*** Exercise text Section Begins ***
4th Floor, Belvedere Building, 69 Pitts Bay Road,
Hamilton, HM 08, Bermuda |
TEEKAY LNG PARTNERS ANNOUNCES
PUBLIC OFFERING OF 4,000,000 COMMON UNITS
Hamilton, Bermuda, March 24, 2009 - Teekay LNG Partners L.P. (Teekay LNG or the Partnership)
(NYSE: TGP) announced today that it plans to offer 4,000,000 common units representing limited
partner interests in a public offering. Teekay LNG expects to grant the underwriters a 30-day
option to purchase an additional 600,000 common units to cover over-allotments, if any. The
Partnership expects to use the net proceeds from the public offering to repay amounts outstanding
on one of its revolving credit facilities. The Partnership may
reborrow the amounts it repays on
the facility.
Teekay LNG Partners L.P. is a publicly-traded master limited partnership formed by Teekay
Corporation (NYSE: TK) as part of its strategy to expand its operations in the liquefied natural
gas (LNG) and liquefied petroleum gas (LPG) shipping sectors. Teekay LNG provides LNG, LPG and
crude oil marine transportation services under long-term, fixed-rate time charter contracts with
major energy and utility companies through its fleet of thirteen LNG carriers, one LPG carrier and
eight Suezmax class crude oil tankers.
Teekay LNGs common units trade on the New York Stock Exchange under the symbol TGP.
The joint book running managers for this offering are Citi, Morgan Stanley and UBS Investment Bank.
*** Exercise text Section Ends ***
*** Information Section Begins ***
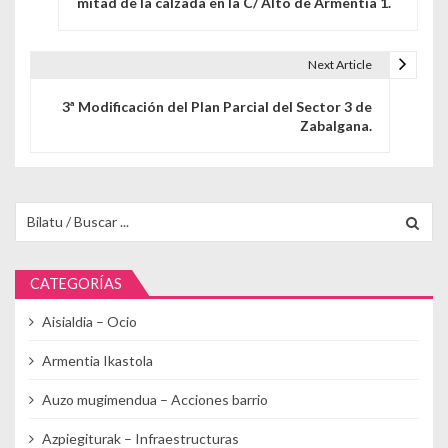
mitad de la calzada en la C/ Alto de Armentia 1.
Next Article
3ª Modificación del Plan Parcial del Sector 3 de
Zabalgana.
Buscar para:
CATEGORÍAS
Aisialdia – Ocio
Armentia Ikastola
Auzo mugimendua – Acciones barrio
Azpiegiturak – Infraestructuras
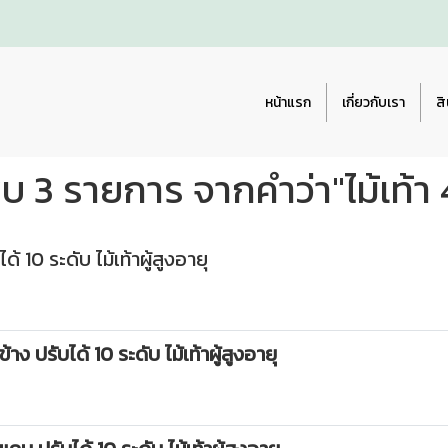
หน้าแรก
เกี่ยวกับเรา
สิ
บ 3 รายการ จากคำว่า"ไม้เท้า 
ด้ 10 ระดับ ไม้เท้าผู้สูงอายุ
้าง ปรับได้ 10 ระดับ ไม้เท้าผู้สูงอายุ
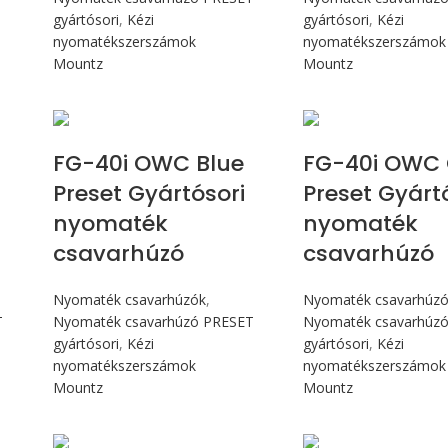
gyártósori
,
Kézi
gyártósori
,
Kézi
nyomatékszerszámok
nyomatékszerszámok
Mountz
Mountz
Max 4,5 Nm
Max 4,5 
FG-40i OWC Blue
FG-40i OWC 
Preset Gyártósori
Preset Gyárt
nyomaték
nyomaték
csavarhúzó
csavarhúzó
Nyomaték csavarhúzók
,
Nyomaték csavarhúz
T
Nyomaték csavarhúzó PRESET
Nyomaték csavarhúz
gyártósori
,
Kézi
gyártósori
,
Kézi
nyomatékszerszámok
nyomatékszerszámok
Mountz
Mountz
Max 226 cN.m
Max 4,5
*** Information Section Ends ***
*** Information Section Begins ***
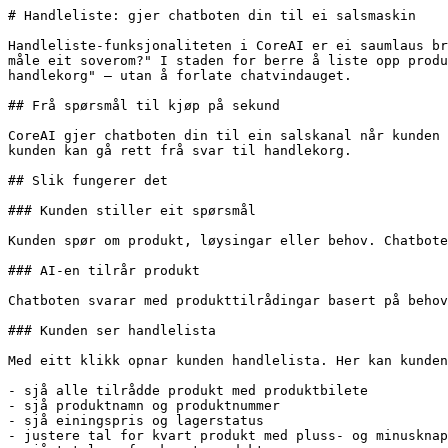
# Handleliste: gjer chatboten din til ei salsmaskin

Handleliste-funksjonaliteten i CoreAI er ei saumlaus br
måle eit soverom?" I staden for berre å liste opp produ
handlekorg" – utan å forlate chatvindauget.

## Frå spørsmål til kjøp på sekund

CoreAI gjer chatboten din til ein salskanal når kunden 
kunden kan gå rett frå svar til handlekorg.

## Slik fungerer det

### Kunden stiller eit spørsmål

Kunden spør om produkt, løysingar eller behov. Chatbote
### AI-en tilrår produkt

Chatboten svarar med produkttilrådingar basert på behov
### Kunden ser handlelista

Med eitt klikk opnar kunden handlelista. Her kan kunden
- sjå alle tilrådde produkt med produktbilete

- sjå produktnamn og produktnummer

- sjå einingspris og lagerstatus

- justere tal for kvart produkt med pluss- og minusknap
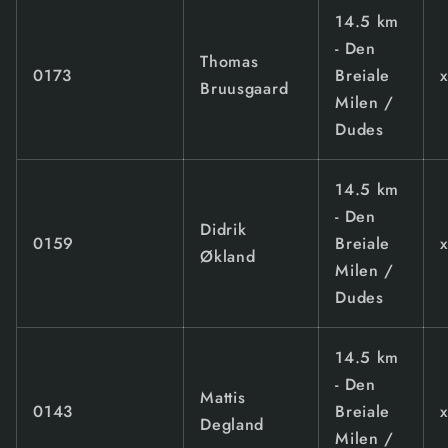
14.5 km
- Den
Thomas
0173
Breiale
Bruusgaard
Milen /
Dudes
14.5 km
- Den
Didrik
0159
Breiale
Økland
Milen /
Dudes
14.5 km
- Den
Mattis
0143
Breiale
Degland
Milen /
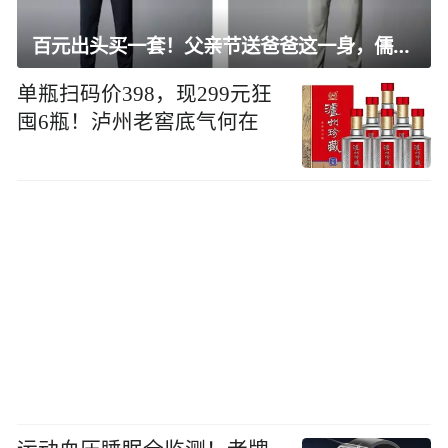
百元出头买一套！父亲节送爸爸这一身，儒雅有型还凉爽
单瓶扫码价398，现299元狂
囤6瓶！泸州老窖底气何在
*** Information Section Ends ***
*** Information Section Begins ***
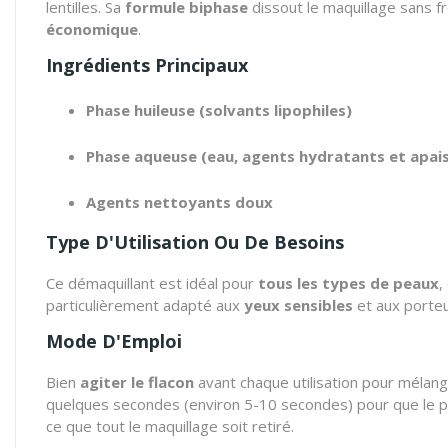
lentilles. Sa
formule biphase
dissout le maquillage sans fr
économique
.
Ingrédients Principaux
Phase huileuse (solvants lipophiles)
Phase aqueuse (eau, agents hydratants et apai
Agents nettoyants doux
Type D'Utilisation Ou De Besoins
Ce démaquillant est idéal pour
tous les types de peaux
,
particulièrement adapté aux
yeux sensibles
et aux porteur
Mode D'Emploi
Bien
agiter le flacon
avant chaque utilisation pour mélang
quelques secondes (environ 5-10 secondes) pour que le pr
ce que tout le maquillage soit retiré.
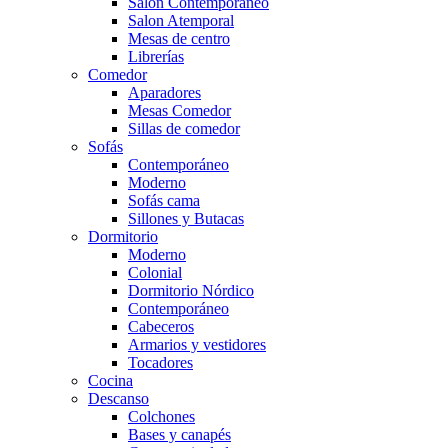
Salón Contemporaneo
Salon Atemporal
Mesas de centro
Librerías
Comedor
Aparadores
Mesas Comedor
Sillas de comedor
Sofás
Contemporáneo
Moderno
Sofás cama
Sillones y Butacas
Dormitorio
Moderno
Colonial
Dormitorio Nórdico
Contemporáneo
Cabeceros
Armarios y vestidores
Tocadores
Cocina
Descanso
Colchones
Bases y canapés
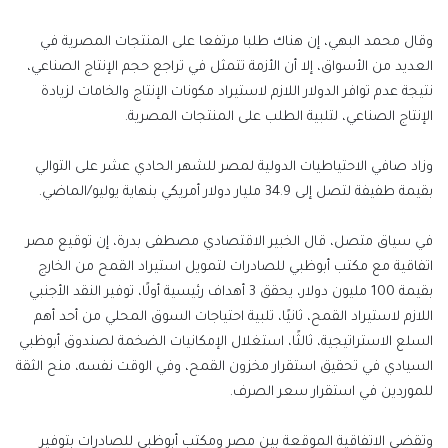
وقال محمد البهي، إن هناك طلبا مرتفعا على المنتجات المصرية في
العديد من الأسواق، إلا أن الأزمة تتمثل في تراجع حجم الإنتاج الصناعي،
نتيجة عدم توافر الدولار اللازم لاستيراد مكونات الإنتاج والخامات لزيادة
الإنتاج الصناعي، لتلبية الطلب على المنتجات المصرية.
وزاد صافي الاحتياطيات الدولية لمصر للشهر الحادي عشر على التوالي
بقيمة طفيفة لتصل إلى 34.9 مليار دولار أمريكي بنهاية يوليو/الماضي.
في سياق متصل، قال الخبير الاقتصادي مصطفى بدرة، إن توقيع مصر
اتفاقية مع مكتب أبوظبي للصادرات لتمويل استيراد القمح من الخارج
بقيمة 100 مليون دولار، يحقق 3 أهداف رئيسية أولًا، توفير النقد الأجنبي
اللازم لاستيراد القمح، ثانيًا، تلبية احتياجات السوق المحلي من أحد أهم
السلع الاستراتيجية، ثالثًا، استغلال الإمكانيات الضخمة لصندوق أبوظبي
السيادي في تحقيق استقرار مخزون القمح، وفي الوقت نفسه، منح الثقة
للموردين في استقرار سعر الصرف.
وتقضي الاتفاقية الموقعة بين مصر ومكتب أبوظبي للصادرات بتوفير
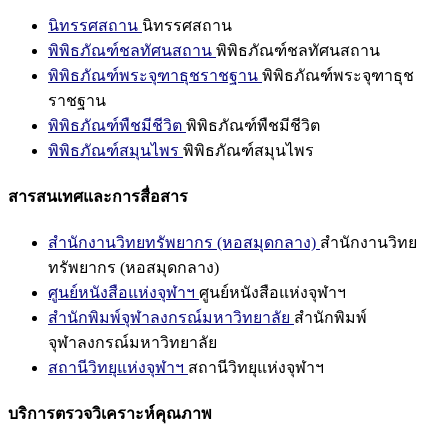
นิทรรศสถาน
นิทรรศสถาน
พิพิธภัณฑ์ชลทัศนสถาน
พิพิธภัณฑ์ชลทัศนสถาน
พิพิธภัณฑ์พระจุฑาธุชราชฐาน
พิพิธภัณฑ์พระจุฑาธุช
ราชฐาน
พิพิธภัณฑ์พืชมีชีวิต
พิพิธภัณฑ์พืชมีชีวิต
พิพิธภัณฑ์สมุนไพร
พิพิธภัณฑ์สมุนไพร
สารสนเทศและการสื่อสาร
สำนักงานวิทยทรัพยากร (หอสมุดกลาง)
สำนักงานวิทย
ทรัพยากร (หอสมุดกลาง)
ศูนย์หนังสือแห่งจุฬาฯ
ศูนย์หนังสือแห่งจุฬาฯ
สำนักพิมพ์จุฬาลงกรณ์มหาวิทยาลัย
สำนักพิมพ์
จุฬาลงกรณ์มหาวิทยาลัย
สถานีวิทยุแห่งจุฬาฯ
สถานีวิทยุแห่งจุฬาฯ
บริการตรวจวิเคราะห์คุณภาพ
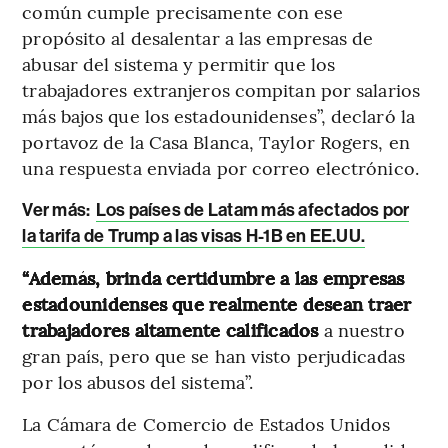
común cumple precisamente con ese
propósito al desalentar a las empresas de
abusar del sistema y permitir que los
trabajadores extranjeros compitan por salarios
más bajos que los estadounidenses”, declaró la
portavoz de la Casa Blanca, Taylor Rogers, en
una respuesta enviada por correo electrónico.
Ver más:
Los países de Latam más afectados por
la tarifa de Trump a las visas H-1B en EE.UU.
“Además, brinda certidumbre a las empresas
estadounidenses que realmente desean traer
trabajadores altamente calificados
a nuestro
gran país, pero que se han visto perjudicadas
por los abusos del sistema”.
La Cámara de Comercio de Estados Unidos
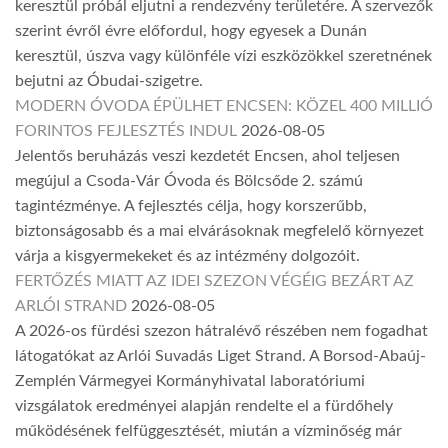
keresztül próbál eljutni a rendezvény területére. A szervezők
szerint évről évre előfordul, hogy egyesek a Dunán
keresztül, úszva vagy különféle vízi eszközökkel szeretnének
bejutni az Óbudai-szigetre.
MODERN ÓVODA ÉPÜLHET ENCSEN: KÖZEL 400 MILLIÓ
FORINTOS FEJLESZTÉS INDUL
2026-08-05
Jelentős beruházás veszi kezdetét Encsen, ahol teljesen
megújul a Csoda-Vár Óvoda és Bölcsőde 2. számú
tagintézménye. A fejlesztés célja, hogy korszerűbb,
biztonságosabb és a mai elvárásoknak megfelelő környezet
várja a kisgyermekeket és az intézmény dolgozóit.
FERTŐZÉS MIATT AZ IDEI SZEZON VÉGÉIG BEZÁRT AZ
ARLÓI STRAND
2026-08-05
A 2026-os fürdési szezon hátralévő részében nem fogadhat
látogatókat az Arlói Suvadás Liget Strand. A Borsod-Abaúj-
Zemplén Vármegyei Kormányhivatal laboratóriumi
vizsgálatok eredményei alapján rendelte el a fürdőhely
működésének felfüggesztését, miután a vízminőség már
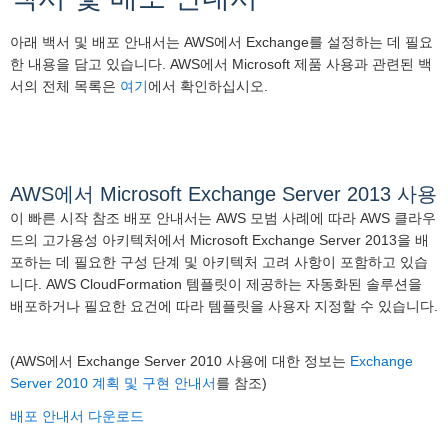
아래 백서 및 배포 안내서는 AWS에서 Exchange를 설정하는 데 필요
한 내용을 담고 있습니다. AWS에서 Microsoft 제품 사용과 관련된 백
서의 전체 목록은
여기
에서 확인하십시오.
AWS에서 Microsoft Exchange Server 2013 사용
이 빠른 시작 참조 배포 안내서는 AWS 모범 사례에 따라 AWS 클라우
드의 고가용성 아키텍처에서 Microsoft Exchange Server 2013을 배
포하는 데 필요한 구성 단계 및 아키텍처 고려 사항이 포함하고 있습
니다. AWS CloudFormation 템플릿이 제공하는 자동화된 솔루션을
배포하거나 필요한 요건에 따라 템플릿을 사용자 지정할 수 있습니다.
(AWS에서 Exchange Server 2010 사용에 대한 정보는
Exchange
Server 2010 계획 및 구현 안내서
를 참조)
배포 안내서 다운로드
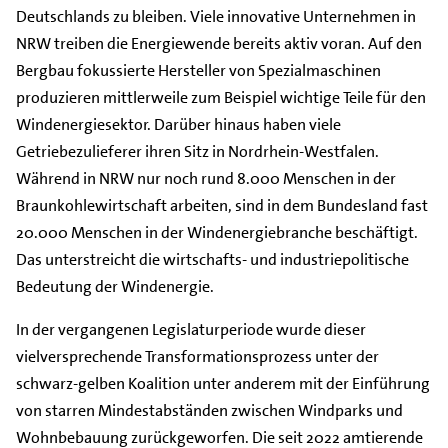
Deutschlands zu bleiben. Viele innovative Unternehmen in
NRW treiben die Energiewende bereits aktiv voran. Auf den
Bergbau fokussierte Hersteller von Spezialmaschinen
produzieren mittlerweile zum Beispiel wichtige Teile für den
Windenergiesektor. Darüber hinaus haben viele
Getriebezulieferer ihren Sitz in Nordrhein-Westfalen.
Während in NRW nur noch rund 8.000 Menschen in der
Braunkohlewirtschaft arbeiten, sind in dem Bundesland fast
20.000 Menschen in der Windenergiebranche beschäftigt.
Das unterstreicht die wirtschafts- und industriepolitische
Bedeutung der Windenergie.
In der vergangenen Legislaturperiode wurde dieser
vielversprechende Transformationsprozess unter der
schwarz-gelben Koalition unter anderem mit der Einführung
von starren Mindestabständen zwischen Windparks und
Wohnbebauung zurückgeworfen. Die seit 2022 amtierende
*** Information Section Ends ***
Task 1:
Name each joint book running manager for the offering described in the Teekay LNG press release.
Task 2:
In the entries, rewrite everything from the line containing "Deutschlands zu bleiben." down to the line containing "Wohnbebauung zurückgeworfen. Die", changing "Menschen" to "Personen" and keeping the rest unchanged.

Expected answer 1:
Citi, Morgan Stanley, UBS Investment Bank

Expected answer 2:
Deutschlands zu bleiben. Viele innovative Unternehmen in
NRW treiben die Energiewende bereits aktiv voran. Auf den
Bergbau fokussierte Hersteller von Spezialmaschinen
produzieren mittlerweile zum Beispiel wichtige Teile für den
Windenergiesektor. Darüber hinaus haben viele
Getriebezulieferer ihren Sitz in Nordrhein-Westfalen.
Während in NRW nur noch rund 8.000 Personen in der
Braunkohlewirtschaft arbeiten, sind in dem Bundesland fast
20.000 Personen in der Windenergiebranche beschäftigt.
Das unterstreicht die wirtschafts- und industriepolitische
Bedeutung der Windenergie.
In der vergangenen Legislaturperiode wurde dieser
vielversprechende Transformationsprozess unter der
schwarz-gelben Koalition unter anderem mit der Einführung
von starren Mindestabständen zwischen Windparks und
Wohnbebauung zurückgeworfen. Die seit 2022 amtierende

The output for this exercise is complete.